You have suggested there has been a “Trumpification” of the UK conservative party. Can you expand on what this means – what were the similarities to Trumps time in Office? What impact has this had on UK Foreign Policy?
British politicians have often picked up rhetoric and strategies from American politics – look at Thatcher and Reagan, or New Labour and Bill Clinton. That’s continued with Trump and the post-Brexit Conservative Party. There are a few areas where this is really apparent to me. The most important is that the party and its media allies have foregrounded a critique of issues like anti-racism, transgender rights and “wokeism” in general. This discussion often takes places through a cultural lens rather than in terms of concrete policies, and meanwhile the main thrust of actual Tory policy is fiscal conservatism – austerity.

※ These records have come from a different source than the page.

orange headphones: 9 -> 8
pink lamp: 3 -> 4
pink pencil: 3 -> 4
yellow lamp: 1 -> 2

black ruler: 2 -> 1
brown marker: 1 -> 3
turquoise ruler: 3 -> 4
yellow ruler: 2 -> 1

That’s very similar to how Trump operated, at least before the pandemic – he was very skilled at creating endless controversies over cultural issues which sucked up media attention, while meanwhile he governed as a very traditional, business-friendly Republican. In both cases there’s an attempt to win over lower-income and lower-educated voters with the cultural stuff while pursuing policies which are economically very harmful to those same groups.

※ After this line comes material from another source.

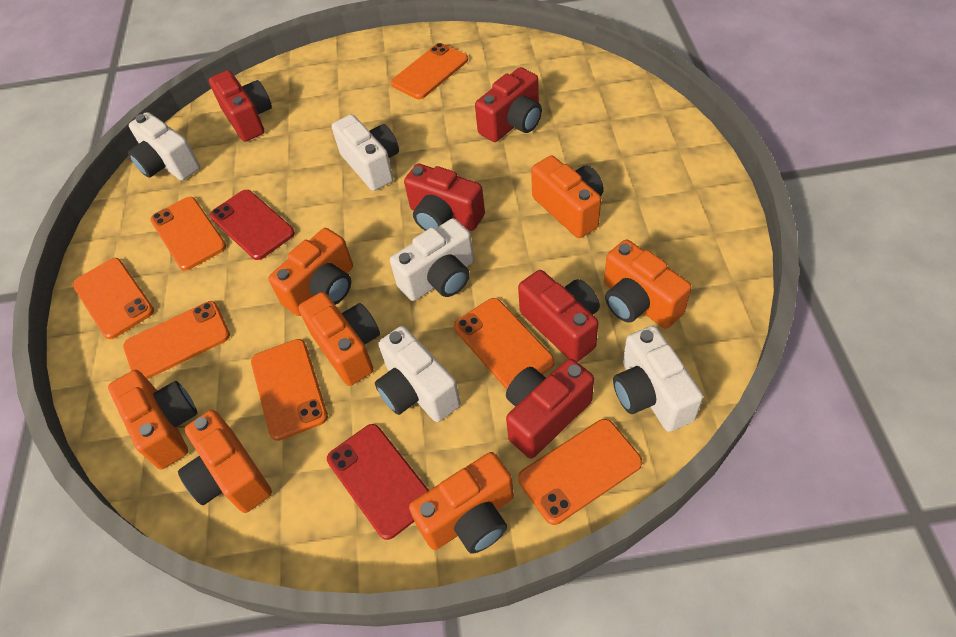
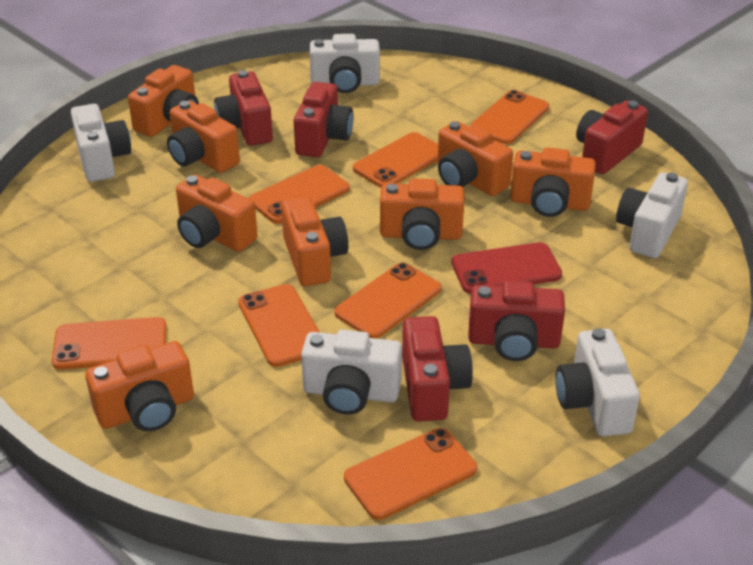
orange camera: 7 -> 8
red phone: 2 -> 1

This was a logical way for the Tory party to go after Brexit anyway. Brexit creates huge economic problems for the UK, many of which fall disproportionately on lower-income voters, for instance through increased food prices. The Tories obviously don’t want to talk about that, so it’s logical for them to shift the conversation to something else – and the culture wars dovetail nicely with what was already a very divisive cultural split over Brexit. So there’s a Britain-specific context to this, but the influence of Trumpism is clearly there in the details.

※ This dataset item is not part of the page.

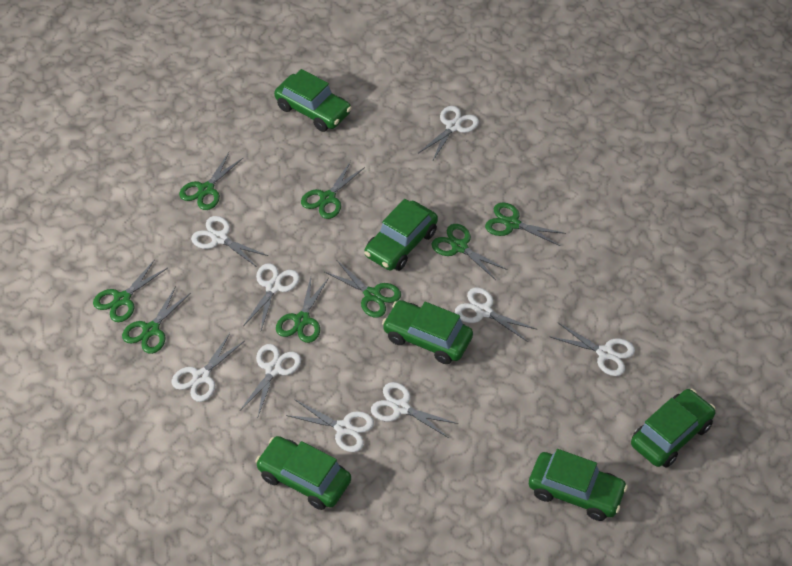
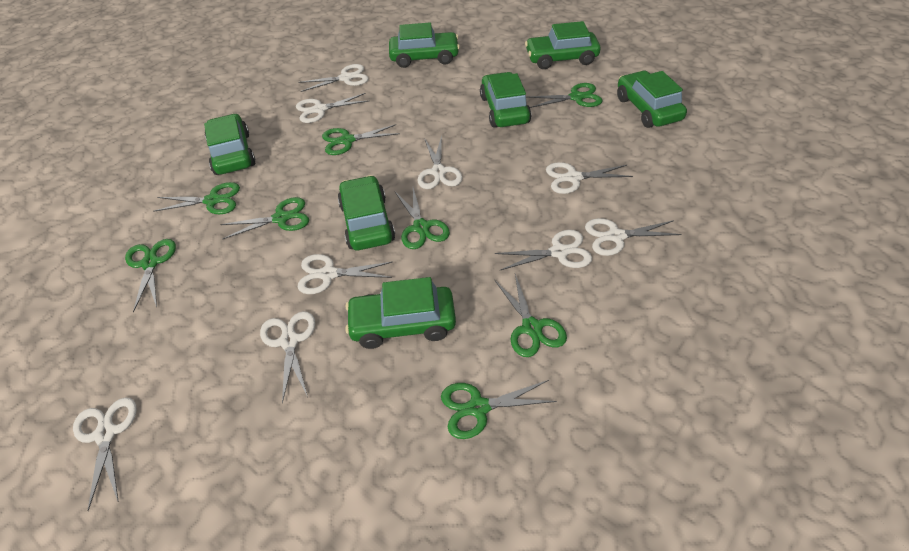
green car: 6 -> 7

What is the most important advice you could give to young scholars of International Relations?
Everyone’s path is different, and the people who end up doing this for a living are usually the beneficiaries of a good degree of luck as well as skill. Also, I’m a historian who engages heavily with IR, so my path probably looks different to that of many IR scholars. Some general advice I can offer is to keep your career in perspective and be wary of trying to make it your main source of meaning and validation. There’s a tendency for academics to let their career subsume their identity, which can be a big mistake. Having other sources of meaning in your life – family, hobbies, even non-academic work – keeps you sane and happy. I hesitate to add this because it’s very much not the point, but it also makes you a better and more rounded scholar.
Another piece of advice I would give is that to do this job you need not so much a thick skin but rather an appreciation of the open-ended nature of the academic enterprise. Criticism and controversy are all part of this process, and you can learn a lot even from people you disagree with. When you’re on the receiving end of it, don’t be discouraged but rather see it as an opportunity for growth and for reaching a fuller understanding of your own positions and ideas.